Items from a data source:
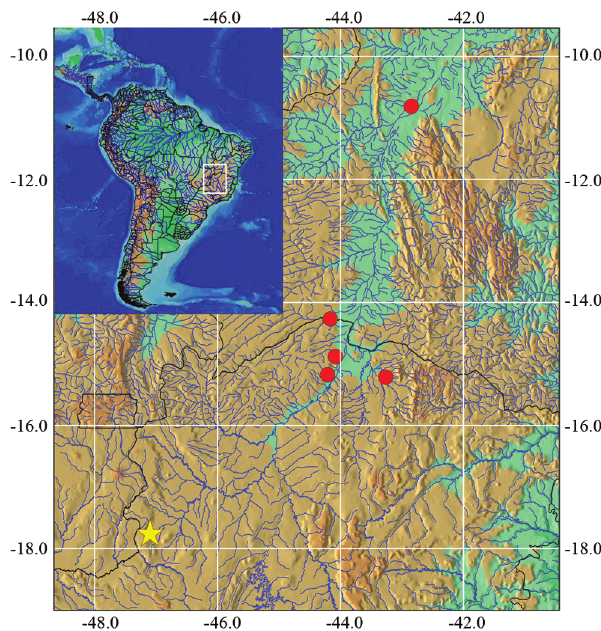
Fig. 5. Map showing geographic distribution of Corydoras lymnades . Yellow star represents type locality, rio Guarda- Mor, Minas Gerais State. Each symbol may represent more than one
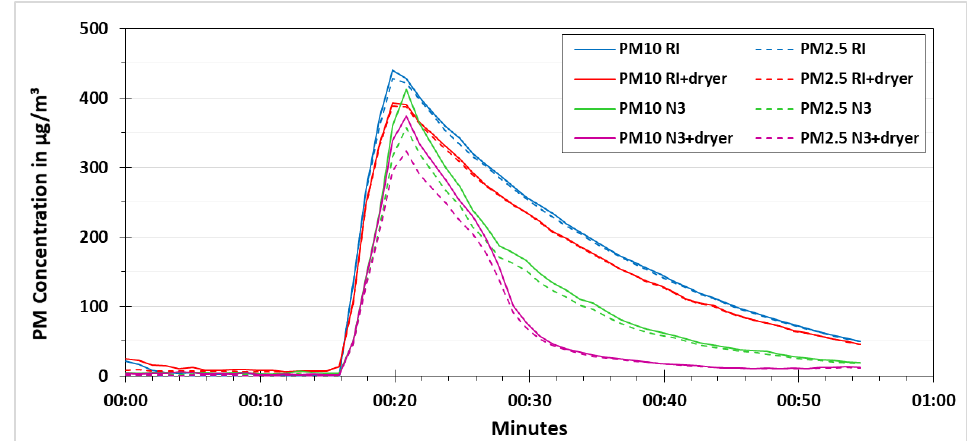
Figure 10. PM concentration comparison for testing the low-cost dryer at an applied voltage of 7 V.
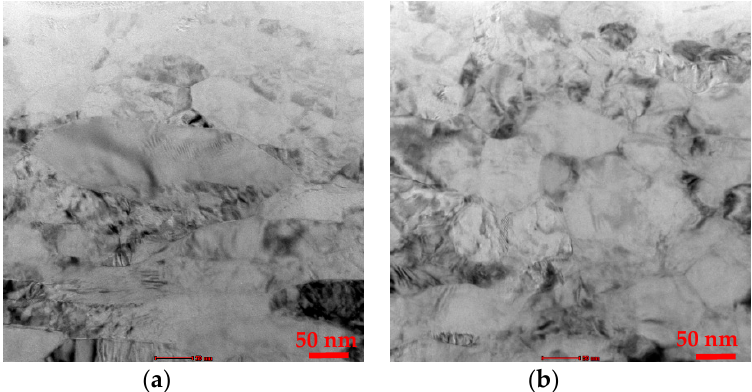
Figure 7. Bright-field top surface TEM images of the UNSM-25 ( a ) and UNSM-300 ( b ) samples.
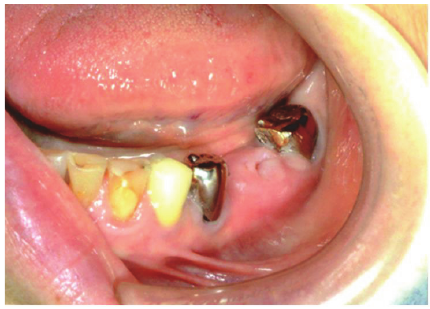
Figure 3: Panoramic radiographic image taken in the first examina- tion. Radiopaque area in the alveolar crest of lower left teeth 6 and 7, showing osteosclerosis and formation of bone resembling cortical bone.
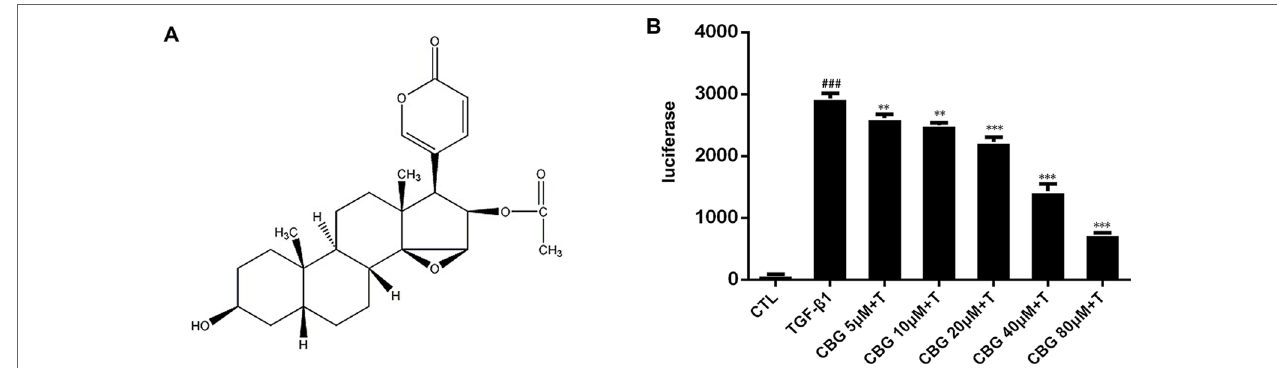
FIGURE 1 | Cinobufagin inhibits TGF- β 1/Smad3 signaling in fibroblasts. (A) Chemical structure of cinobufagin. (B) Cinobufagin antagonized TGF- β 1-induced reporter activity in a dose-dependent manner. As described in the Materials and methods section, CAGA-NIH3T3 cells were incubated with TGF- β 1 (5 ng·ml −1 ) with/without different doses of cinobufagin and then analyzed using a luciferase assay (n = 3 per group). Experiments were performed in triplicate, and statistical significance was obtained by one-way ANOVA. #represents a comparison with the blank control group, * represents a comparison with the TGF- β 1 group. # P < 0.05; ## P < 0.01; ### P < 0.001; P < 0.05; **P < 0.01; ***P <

What is expected :: Check the records above and copy each line that has the string "represents".

Solution to this task ::
Fig. 5. Map showing geographic distribution of Corydoras lymnades . Yellow star represents type locality, rio Guarda- Mor, Minas Gerais State. Each symbol may represent more than one
FIGURE 1 | Cinobufagin inhibits TGF- β 1/Smad3 signaling in fibroblasts. (A) Chemical structure of cinobufagin. (B) Cinobufagin antagonized TGF- β 1-induced reporter activity in a dose-dependent manner. As described in the Materials and methods section, CAGA-NIH3T3 cells were incubated with TGF- β 1 (5 ng·ml −1 ) with/without different doses of cinobufagin and then analyzed using a luciferase assay (n = 3 per group). Experiments were performed in triplicate, and statistical significance was obtained by one-way ANOVA. #represents a comparison with the blank control group, * represents a comparison with the TGF- β 1 group. # P < 0.05; ## P < 0.01; ### P < 0.001; P < 0.05; **P < 0.01; ***P <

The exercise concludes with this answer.